Envoyer à un ami | Version à imprimer | Version en PDF

Réquisition permanente

par Abdou BENABBOU

Parce que chacun et partout est l'objet d'une réquisition permanente depuis une année, s'impose l'obligation d'admettre qu'une troisième guerre mondiale a été bel et bien entamée. Les soldats amateurs que nous sommes l'affrontent en ordre dispersé et chacun ne dispose que de son âme pour un engagement contraint par la valse des confinements et des déconfinements incertain de savoir danser. Drôle de guerre en effet qui impose les face-à-face à s'écarter et qui oblige au contraire à se tapir et à se cacher dans des espaces de temps irréguliers.

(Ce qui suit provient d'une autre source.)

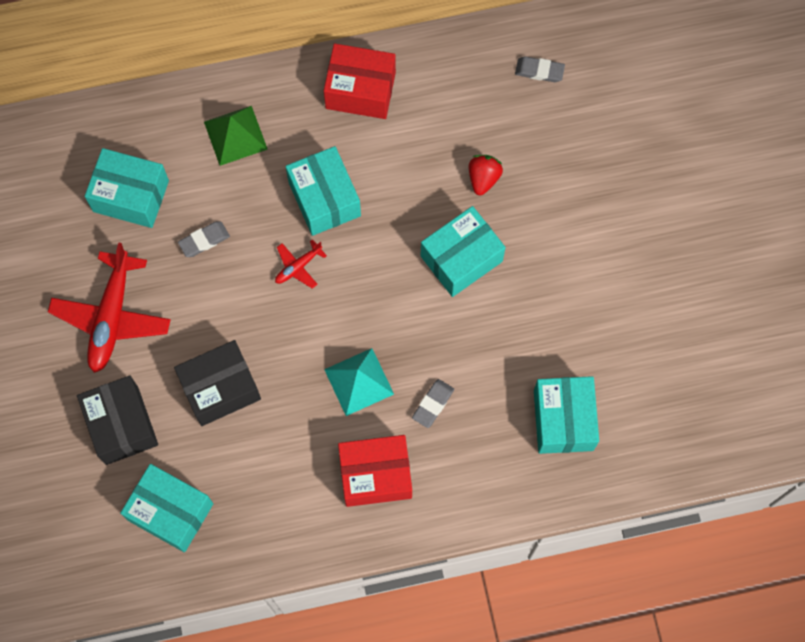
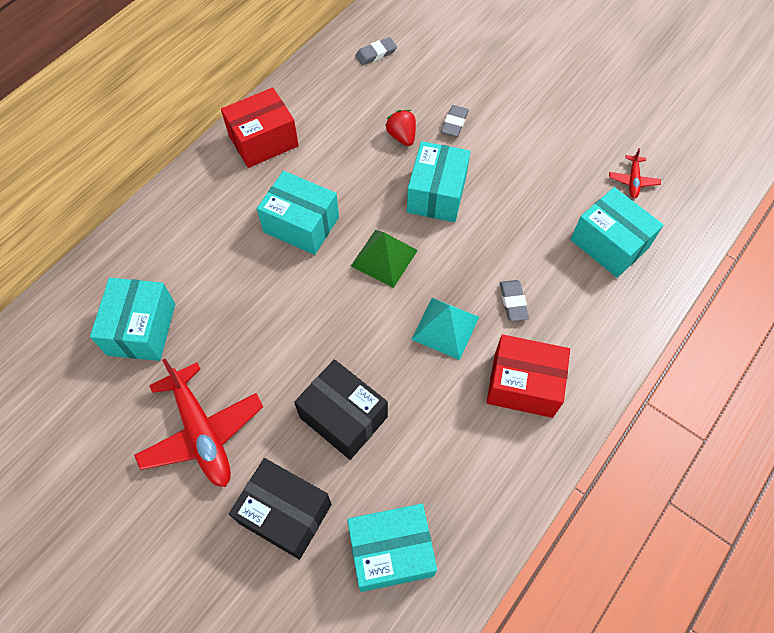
camera: 40 degrees left, 10 degrees down
turquoise box [85,148,169,228] -> turquoise box turned 60 degrees counterclockwise [90,278,176,361]
black box [174,340,261,426] -> black box turned 75 degrees counterclockwise [294,359,388,460]
grey eraser [178,221,230,257] -> grey eraser moved to [441,105,469,137]
green pyramid [204,106,268,166] -> green pyramid moved to [351,230,418,288]
red plane [275,239,327,289] -> red plane moved to [609,148,661,198]
red box [338,435,412,507] -> red box turned 60 degrees clockwise [486,335,570,418]

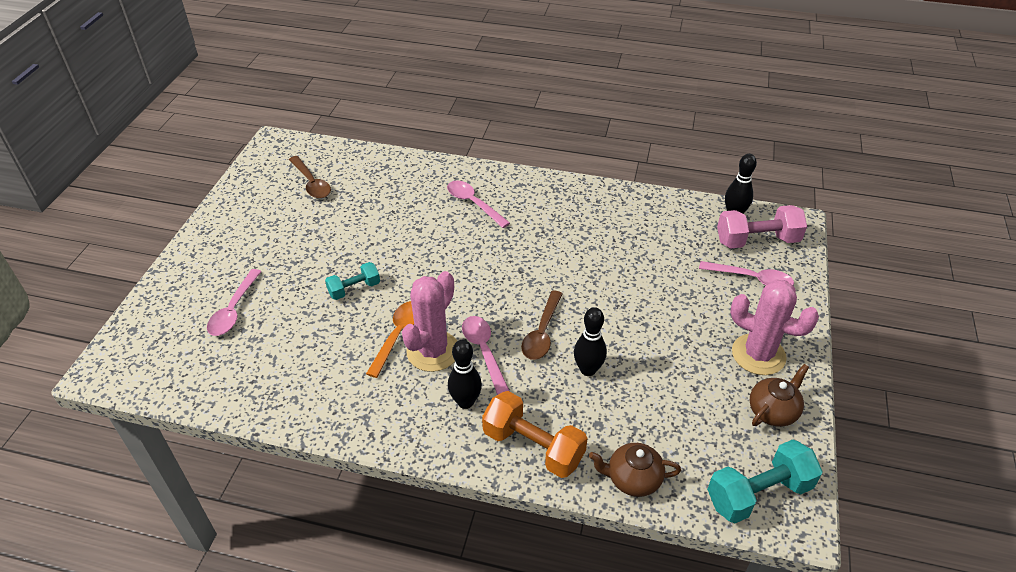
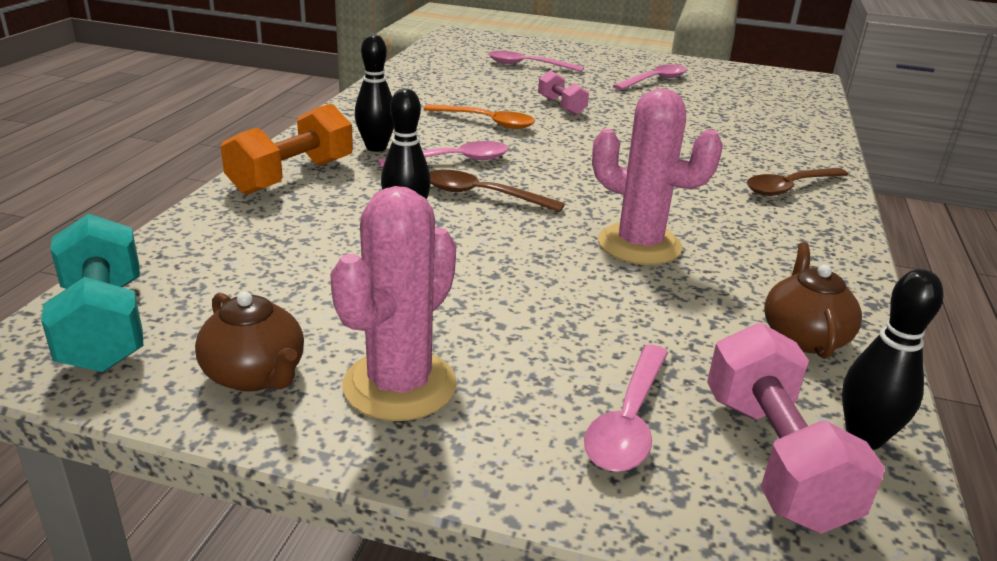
camera: 90 degrees right, 15 degrees down
brown spoon [289,156,331,199] -> brown spoon moved to [747,168,848,196]
turquoise dumbbell [325,262,380,300] -> pink dumbbell [538,70,589,115]
pink cactus [402,271,457,372] -> pink cactus moved to [592,88,723,265]
pink spoon [447,180,510,228] -> pink spoon moved to [613,64,687,90]
brown teapot [589,443,681,497] -> brown teapot moved to [764,242,862,359]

Dans un doute effarant, chaque Etat fait semblant d'avoir trouvé une stratégie mais n'arrive pas à se départir des calculs politiciens comme si cet affrontement innommable était de bon augure pour affûter les épées et nourrir les canonnades politiques. Même ceux qui régissent le monde avec leurs puissances et leurs échanges de chamailles ont trouvé dans le désarroi de la population terrienne matière opportune à aiguiser pour s'auréoler d'une suprématie.

Le décompte morbide des décès s'oriente vers les trois millions et le virus continue de se mouvoir pour presque adresser un bras d'honneur aux sauvages raids armés chirurgicaux. Il a l'air de faire tourner en bourrique les plus savants comme s'il tenait à donner au sort décidé par les puissants un sens contraire et de nouvelles couleurs pour affirmer que la science ne décide pas de tout.

Le monde est embarqué dans une galère où la pauvreté s'étend sans efficace retenue et le mauvais roman actuel des vaccins dont la lecture reste encore difficilement lisible ne présage pas des certitudes quant à la fin de la damnation. Curieusement à l'heure actuelle, ce sont les populations les moins nanties et les plus déconsidérées qui semblent tirer leur épingle d'une guerre à laquelle il faudra bien se soumettre probablement toute une vie. Sans doute est-ce parce qu'ils se sont familiarisés depuis longtemps avec les coups de boutoir de la misère qui les ont endurcis.

Il devient tentant de croire que la nature et sa force implacable ont décidé que ne sortiraient indemnes de cette énième guerre mondiale que ceux qui portent le masque de la misère depuis longtemps.